====== Records

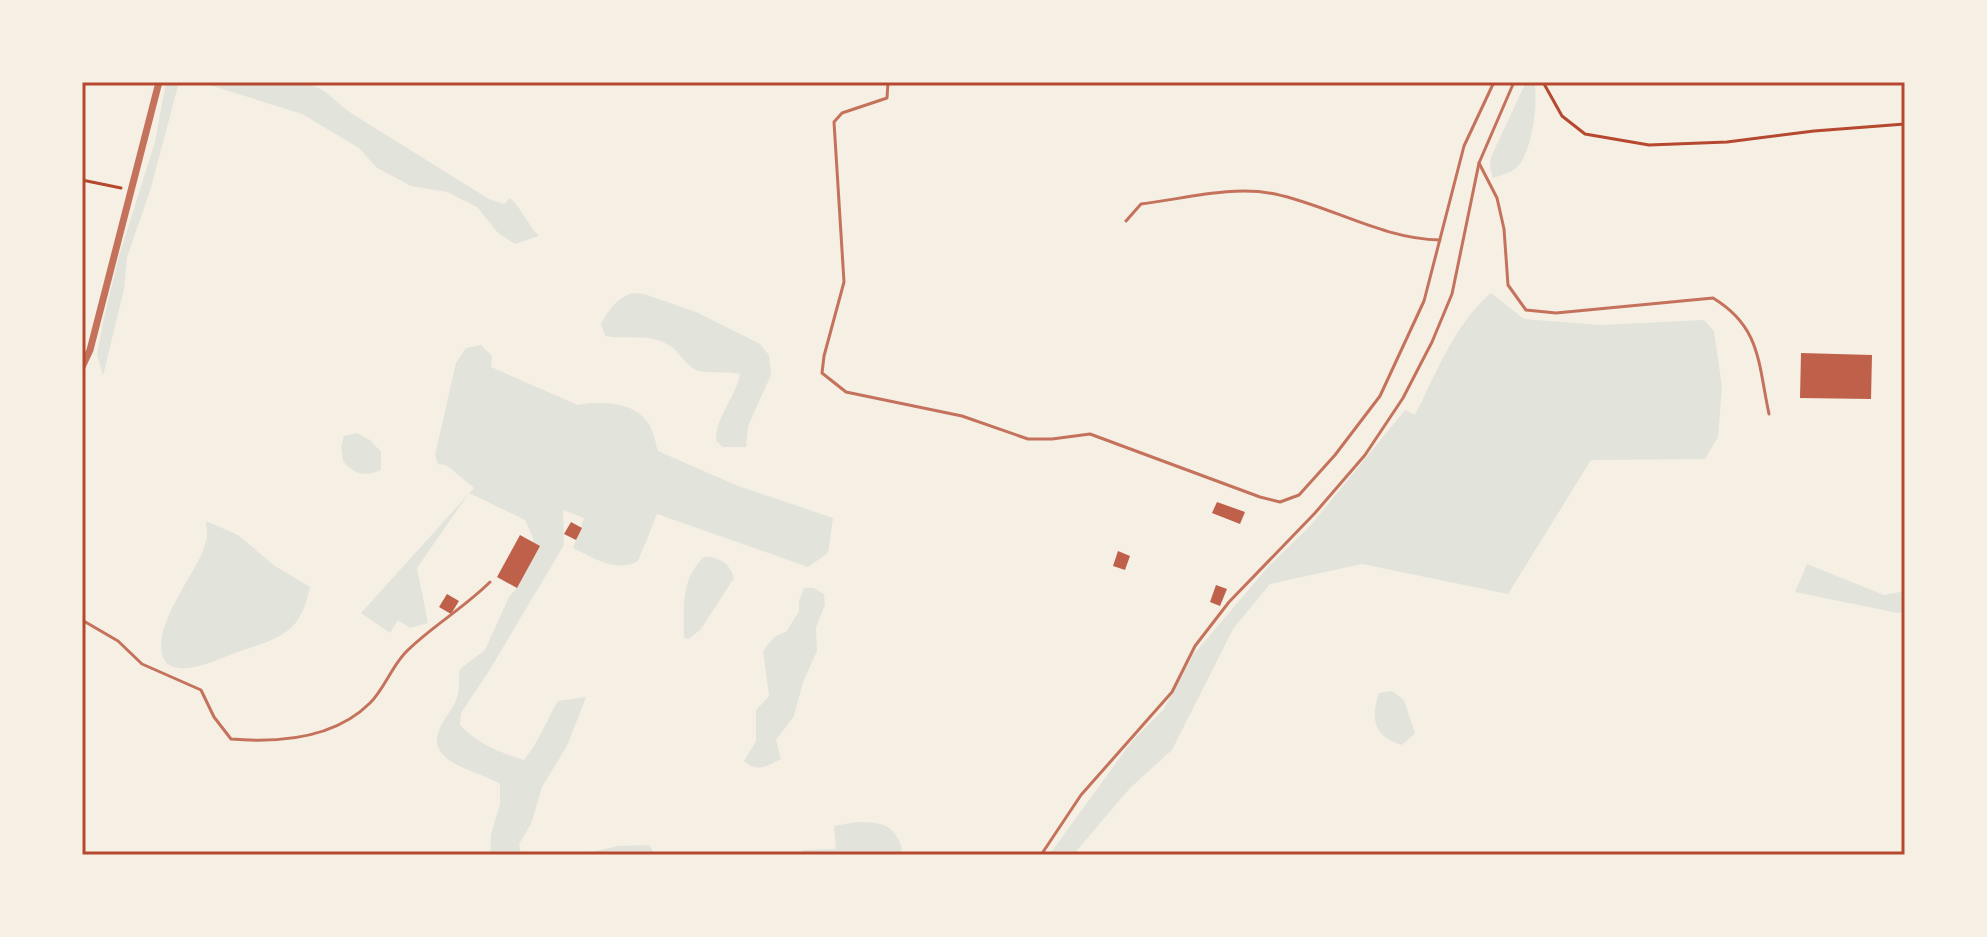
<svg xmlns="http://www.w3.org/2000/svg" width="1987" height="937" viewBox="0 0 1987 937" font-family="Lora,serif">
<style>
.green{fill:#e2e4dc}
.building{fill:#bf614a}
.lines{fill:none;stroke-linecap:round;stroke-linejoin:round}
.path{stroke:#b5482f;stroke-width:3}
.service{stroke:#c5725c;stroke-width:3}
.minor{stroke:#c5725c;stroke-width:7}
.neatline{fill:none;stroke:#b5482f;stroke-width:3}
</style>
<rect width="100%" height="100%" fill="#f6efe4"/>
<g class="green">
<path d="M 166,82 L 179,82 L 150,191 L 127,257 L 124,289 L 103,376 L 97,355 L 103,322 L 119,256 L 155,142 Z"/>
<path d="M 200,82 C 229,82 302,75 324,91 C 335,99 343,108 354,115 L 489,199 L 504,204 L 510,198 C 523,210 527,224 539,236 L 515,244 L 498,233 L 477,207 L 447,192 L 411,186 L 377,168 L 359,148 L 302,114 Z"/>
<path d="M 1526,82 L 1534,82 C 1539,101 1532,155 1516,168 C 1510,173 1501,175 1493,178 L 1490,168 L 1491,157 Z"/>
<path d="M 632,293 L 644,294 L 696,312 L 760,344 L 769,355 L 771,375 L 748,426 L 746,447 L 723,447 L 716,441 C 716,415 735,399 740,374 C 727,371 704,374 696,370 C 686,365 681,355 673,348 C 652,332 628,340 605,336 L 601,324 C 609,309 616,299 632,293 Z"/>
<path d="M 1491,293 L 1524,319 L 1600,325 L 1704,320 L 1714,331 L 1722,387 L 1718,437 L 1705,459 L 1591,460 L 1508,594 L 1362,564 L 1270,584 L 1233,629 L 1172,750 L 1130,788 L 1073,855 L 1049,855 L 1132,741 L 1164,709 L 1193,655 L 1268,567 L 1311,525 L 1405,410 L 1415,415 C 1436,374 1455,323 1491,293 Z"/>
<path d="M 481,345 L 492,356 L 491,367 L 578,405 C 599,400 632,402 646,420 C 653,428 655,441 658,451 L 738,486 L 833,518 L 828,553 L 808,567 L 657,514 L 638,561 C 615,573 594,558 573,548 L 584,518 L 563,510 L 564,545 L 489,671 L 461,713 L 460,725 C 477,743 500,753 524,760 C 539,742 546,721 558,701 L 586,697 L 567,746 L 542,787 L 531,824 L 519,844 L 521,853 L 530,855 L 490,855 L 491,834 L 500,804 L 500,784 C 484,774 464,771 449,760 C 419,738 454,715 458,694 C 460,686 458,677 460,669 L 485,650 L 509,597 L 519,585 L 533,549 L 533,538 L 525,520 L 469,493 L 417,568 L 428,623 L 410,628 L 398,620 L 390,633 L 361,613 L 474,488 L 446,465 L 438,464 L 435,455 L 456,363 L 466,348 Z"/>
<path d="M 357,433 L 370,440 L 381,452 L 381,470 C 365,477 355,475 343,461 L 341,446 L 344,436 Z"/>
<path d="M 206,521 L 238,535 L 275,566 L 310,587 C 307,601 303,615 293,626 C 275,643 255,645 232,654 C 215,661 161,686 161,646 C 161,617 191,578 203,551 L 207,537 Z"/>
<path d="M 704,557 C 720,556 730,564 734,578 L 701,629 L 689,639 L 684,638 C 684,607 680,580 704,557 Z"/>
<path d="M 1807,564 L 1884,595 L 1905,591 L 1905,611 L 1898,613 L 1795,592 Z"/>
<path d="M 804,588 L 814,588 L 824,594 L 825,605 L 816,627 L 817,651 L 803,682 L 794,716 L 776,740 L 781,759 C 767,766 757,773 744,761 L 756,741 L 756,710 L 769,696 L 763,651 L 774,637 L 787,631 L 799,611 L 799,601 Z"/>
<path d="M 1392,691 L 1404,700 L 1415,733 L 1402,745 C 1374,737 1370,719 1379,693 Z"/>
<path d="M 857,822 C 881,822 894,824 902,848 L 899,855 L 801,855 L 802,850 L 836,849 L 834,826 Z"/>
<path d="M 649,845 L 655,855 L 578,855 L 618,846 Z"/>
</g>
<g class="building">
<path d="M 1801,353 L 1872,355 L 1871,399 L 1800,398 Z"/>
<path d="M 1217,502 L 1245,512 L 1240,524 L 1212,513 Z"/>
<path d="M 571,522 L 582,528 L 576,540 L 564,534 Z"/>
<path d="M 520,535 L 540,546 L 517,588 L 497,577 Z"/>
<path d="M 1118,551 L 1130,556 L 1125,570 L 1113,566 Z"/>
<path d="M 1216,585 L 1227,589 L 1220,606 L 1210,602 Z"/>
<path d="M 447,594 L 459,601 L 451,614 L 439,607 Z"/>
</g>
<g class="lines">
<g class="path">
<path d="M 1543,82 L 1562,116 L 1585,134 L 1649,145 L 1727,142 L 1814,131 L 1905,124"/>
<path d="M 82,180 L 121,188"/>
</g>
<g class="service">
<path d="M 888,82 L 887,98 L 842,113 L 834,122 L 844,282 L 824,356 L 822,373 L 846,392 L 962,416 L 1028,439 L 1052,439 L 1090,434 L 1260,497 L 1280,502 L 1299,495 L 1335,455 L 1380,396 L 1424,301 L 1464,146 L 1494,82"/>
<path d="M 1479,163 L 1497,198 L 1504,229 L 1508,285 L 1526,310 L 1556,313 L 1713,298 C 1761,327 1758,363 1769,414"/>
<path d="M 1126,221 L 1141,204 C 1184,199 1232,185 1275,194 C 1331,206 1382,239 1440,240"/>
<path d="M 82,620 L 118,641 L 142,664 L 201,690 L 214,717 L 231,739 C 279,743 334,739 370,703 C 384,689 391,668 405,653 C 428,629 464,608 490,582"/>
<path d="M 1041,855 L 1081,795 L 1172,692 L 1195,646 L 1229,602 L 1315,513 L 1365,455 L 1403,398 L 1432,342 L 1452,294 L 1479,163 L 1514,82"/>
</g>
<path class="minor" d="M 82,367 L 90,350 L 159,82"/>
</g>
<rect width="1987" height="937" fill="none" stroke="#f6efe4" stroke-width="168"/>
<rect x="84" y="84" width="1819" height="769" class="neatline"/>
</svg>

============

Exercise directions> From the material above, return every line that contains "lines".

Expected answer>
.lines{fill:none;stroke-linecap:round;stroke-linejoin:round}
<g class="lines">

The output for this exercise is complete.